Manuel Serrano is internationally recognised in the field of tumour suppression. In addition to his discovery of the p16 gene, one of his most important discoveries has been the identification of cellular senescence as a main anti-oncogenic response. In this the second edition of Longevity World Forum, he will share his extensive experience, as well as the advances on which he is currently working at the Institute for Research in Biomedicine (IRB Barcelona).
What did the discovery of the p16 gene mean to you personally and professionally? What specific medical applications has it had?
Discovering the p16 gene is one of my greatest and most satisfying scientific achievements. On a personal level it taught me a lot, including the value of teamwork and luck. I’m very proud of it, but I don’t take full credit for it either. Professionally it has opened many doors for me and it has given me international visibility very early on in my career.
The p16 gene is used to diagnose certain types of hereditary cancer, and also to determine the prognosis of certain types of tumours. Perhaps the most important value of p16 was to understand how the cancer-protective pathway known as p16/CDK4/cyclinD/Rb works. Chemotherapy targeting CDK4 is now a reality with great results for an advanced type of breast cancer and everything suggests that this type of chemotherapy will be very useful for other types of cancer.
After more than a decade at Spain’s National Cancer Research Center (CNIO), what is the main lesson you would highlight?
There are several: a leading research centre needs first class support units, with the best specialists and the best equipment; in addition, it needs to choose scientists with the highest possible quality requirements which, in addition to a magnificent list of publications, must include creativity, strategic issues, the ability to collaborate, and international visibility.
Why found a company like Senolytic Therapeutics to specialise in cellular senescence?
Because companies are the only way to turn scientific results into tangible advances for society, in this case into new medicines. Drug development is an incredibly complex, uncertain and expensive process. There is no way you can start this process without private investments. Personally, participating in this process is a fascinating challenge that is teaching me so much.
What lines of research are you currently developing at IRB?
We want to understand how tissues respond to damage (and the word damage includes aging, degenerative diseases, and cancer). Understanding these answers may give us clues as to how to avoid and treat many diseases. One half of the laboratory is concentrating on cell senescence, which is one of the main responses of damaged cells; and the other half is concentrating on cell plasticity, which is the basis of tissue (and possibly cancer) regeneration.

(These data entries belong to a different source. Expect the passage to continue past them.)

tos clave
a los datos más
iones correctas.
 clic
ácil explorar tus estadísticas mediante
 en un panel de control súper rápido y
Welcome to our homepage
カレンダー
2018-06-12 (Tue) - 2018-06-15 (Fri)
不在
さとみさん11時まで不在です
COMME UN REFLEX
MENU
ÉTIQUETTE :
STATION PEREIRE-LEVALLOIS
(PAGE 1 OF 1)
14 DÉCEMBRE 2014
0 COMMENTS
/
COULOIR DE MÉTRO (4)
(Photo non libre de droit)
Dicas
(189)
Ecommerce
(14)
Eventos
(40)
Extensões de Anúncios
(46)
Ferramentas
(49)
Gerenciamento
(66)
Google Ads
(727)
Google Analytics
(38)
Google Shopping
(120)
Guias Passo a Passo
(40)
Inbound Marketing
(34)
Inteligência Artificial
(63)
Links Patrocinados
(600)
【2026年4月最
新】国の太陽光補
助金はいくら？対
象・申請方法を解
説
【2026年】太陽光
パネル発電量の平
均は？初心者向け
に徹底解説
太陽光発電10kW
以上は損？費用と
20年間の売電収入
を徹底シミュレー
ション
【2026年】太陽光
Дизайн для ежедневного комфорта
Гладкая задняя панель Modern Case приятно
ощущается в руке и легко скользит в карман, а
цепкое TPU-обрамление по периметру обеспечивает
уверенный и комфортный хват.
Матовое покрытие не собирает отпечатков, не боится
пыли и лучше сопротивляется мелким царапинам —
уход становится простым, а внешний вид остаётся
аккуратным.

What link have you and your team found between tumour suppressor genes and aging?
Tumour suppressor genes protect us from cancer and, in actual fact, from many diseases. In this sense they are very beneficial. However, if they are constantly active (e.g., because of continued or excessive exposure to damage), this protection may actually accelerate aging.
What is the next big milestone in cell reprogramming that will we see in the near future?
I think it will be manipulating reprogramming with drugs or with biological agents (antibodies or small peptides). We and many others are working in this direction.
You are already testing scientific advances on ageing in the laboratory; when will they have a real application in human beings?
I think this is a long way off. First of all we need to be able to treat degenerative diseases that are typical of ageing, such as fibrosis, which to a certain extent are the accelerated and local ageing of an organ. This is much more realistic and closer in time.
Can we talk about immortality, as some people have been announcing for some time now, or is this not a concept that can be contemplated scientifically?
We still do not know how to delay the progression of many degenerative diseases (Alzheimer’s, fibrosis, etc.), let alone reverse them. When this happens, we may then be able to consider delaying aging and extending our healthy years. I don’t know how to use the word immortality, I don’t know if it is meant to literally mean an eternity (an astronomer would tell me that neither the earth, nor the sun, nor the galaxy are eternal) or if it’s meaning is figurative. I don’t see any point in talking about something so intangible.” I prefer to concentrate on much more modest goals, such as delaying a degenerative disease.
Why did you decide to participate in a congress such as the Longevity World Forum and what would you say are the highlights of such a meeting?
Longevity World Forum brings together the best specialists in the world and each one contributes their own perspective. This is very enriching. Everyone has a way of looking at the problem of aging and for me it is a great opportunity to learn.